NICTでは、非常に大きな生成AIモデル、小型の生成AIモデル、そして従来からある機械翻訳システムを組み合わせて、用途に応じて最適な翻訳を提供することを目指しています。生成AIの活用により、新人翻訳者の育成や既存翻訳者の効率アップが期待でき、AIだけで翻訳された作品でも海外読者の半数以上が高い評価をするなど、実用段階に達していることが示されました。著作権の切れた作品の多言語化や、漫画の「全自動・同時公開」による海賊版対策など、日本コンテンツの世界展開を加速させる可能性が現実的になっているとのことです。

「日本の価値」を伝える自動翻訳・通訳への期待

パネルディスカッションでは、「日本の価値(コンテンツ・文化・自然)」を伝える自動翻訳・通訳に対する期待が議論されました。

パネルディスカッション

ファシリテーターのヤマハ株式会社 瀬戸 優樹氏と、Mantra株式会社の石渡氏、マインドワード株式会社の菅谷氏、NICTの隅田フェローが登壇し、漫画・アニメなどのコンテンツ翻訳と、観光・聖地巡礼における体験通訳には「世界観や文脈理解」という共通の課題があることが確認されました。高性能な生成AIで事前に作品の理解を深め、軽量なモデルでリアルタイムに対応するなど、さまざまな技術を組み合わせることが有効であると指摘されました。
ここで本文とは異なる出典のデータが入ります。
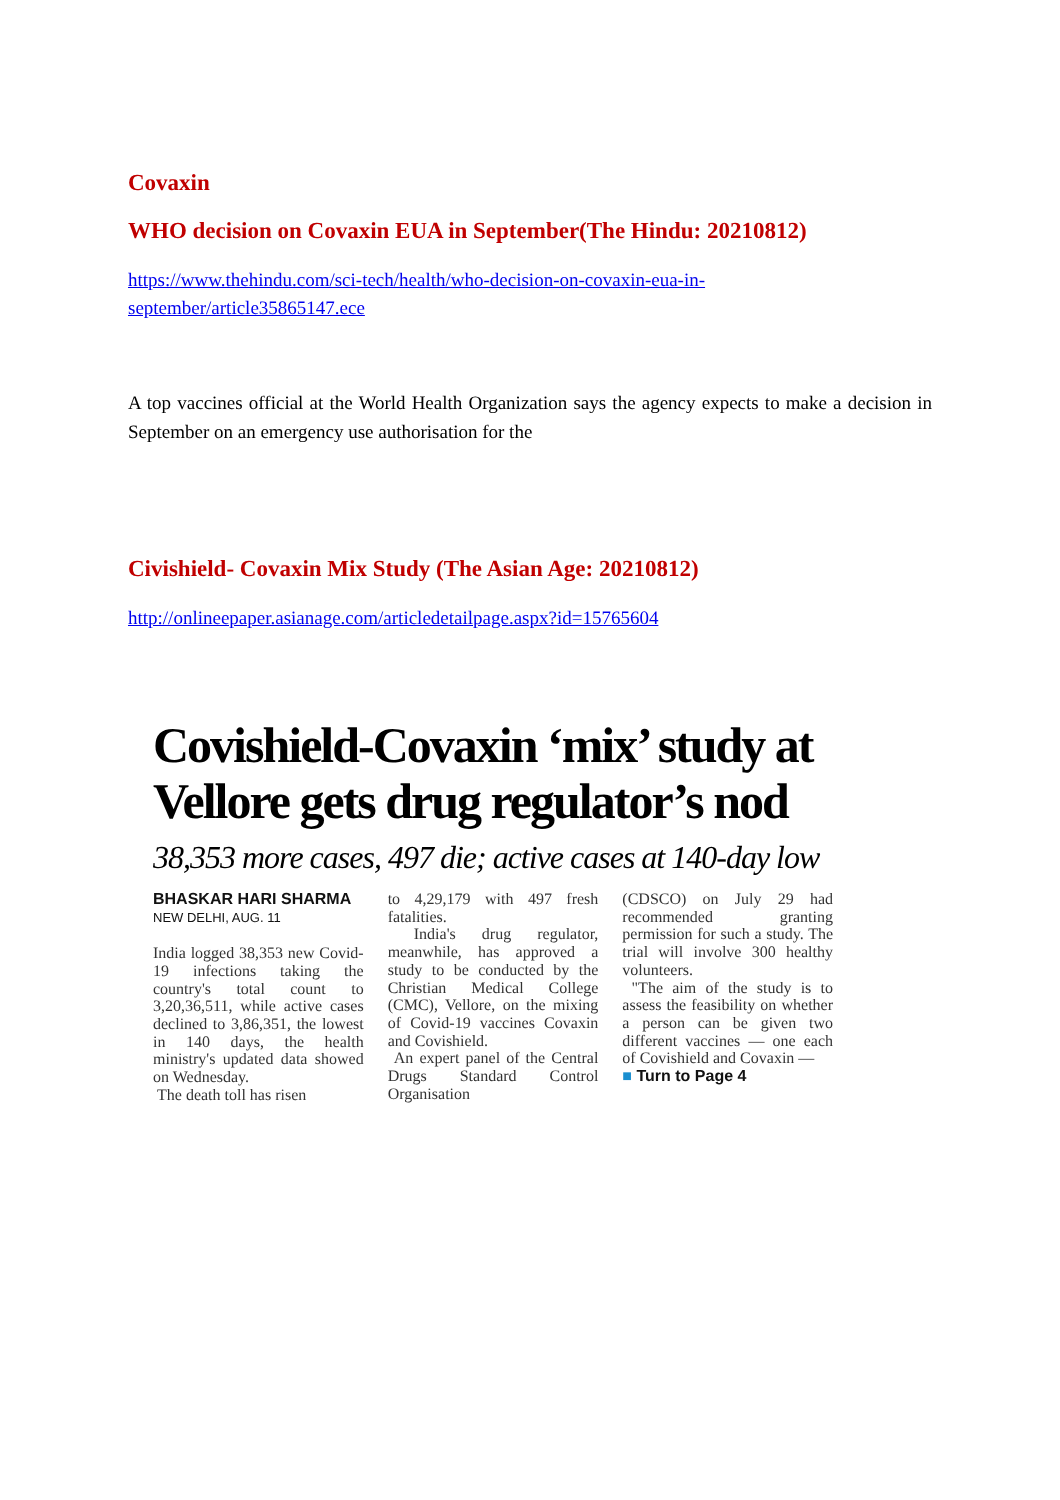Covaxin
WHO decision on Covaxin EUA in September(The Hindu: 20210812)
https://www.thehindu.com/sci-tech/health/who-decision-on-covaxin-eua-in-september/article35865147.ece
A top vaccines official at the World Health Organization says the agency expects to make a decision in September on an emergency use authorisation for the
Civishield- Covaxin Mix Study (The Asian Age: 20210812)
http://onlineepaper.asianage.com/articledetailpage.aspx?id=15765604
Covishield-Covaxin ‘mix’ study at Vellore gets drug regulator’s nod
38,353 more cases, 497 die; active cases at 140-day low
BHASKAR HARI SHARMA
NEW DELHI, AUG. 11
India logged 38,353 new Covid-19 infections taking the country's total count to 3,20,36,511, while active cases declined to 3,86,351, the lowest in 140 days, the health ministry's updated data showed on Wednesday.
The death toll has risen
to 4,29,179 with 497 fresh fatalities.
India's drug regulator, meanwhile, has approved a study to be conducted by the Christian Medical College (CMC), Vellore, on the mixing of Covid-19 vaccines Covaxin and Covishield.
An expert panel of the Central Drugs Standard Control Organisation
(CDSCO) on July 29 had recommended granting permission for such a study. The trial will involve 300 healthy volunteers.
"The aim of the study is to assess the feasibility on whether a person can be given two different vaccines — one each of Covishield and Covaxin —
■ Turn to Page 4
また、翻訳ツールはプロ翻訳者の生産性を高めるだけでなく、ファンが翻訳に参加したり、海賊版対策にも応用できる可能性が示されました。生成AIの急速な進化により、翻訳はまるで空気や水のような、当たり前のインフラになるかもしれません。

閉会挨拶と今後の展望

閉会挨拶

最後に、国立研究開発法人情報通信研究機構(NICT)の徳田 英幸理事長が閉会の挨拶を行いました。生成AIの活用が進む中で、日本独自の、信頼性が高くデータ管理がしっかりしている国内の技術基盤が重要であると強調されました。大阪・関西万博での実証やインバウンドの増加、コンテンツ輸出の拡大を背景に、多言語化のニーズはさらに高まっています。生成AIなどを活用し、「言葉の壁を越えた自由な交流」「ビジネス力の強化」「共生社会の実現」「日本の存在感の向上」を目指し、文化の壁も越える新しいコミュニケーション技術の研究開発を進めていくとのことです。

最新の自動翻訳技術が集結した会場展示

シンポジウムの会場では、翻訳事業に携わる国内の24企業・団体による、最先端の同時通訳技術の研究開発や最新の製品・サービスが紹介され、多くの参加者が体験していました。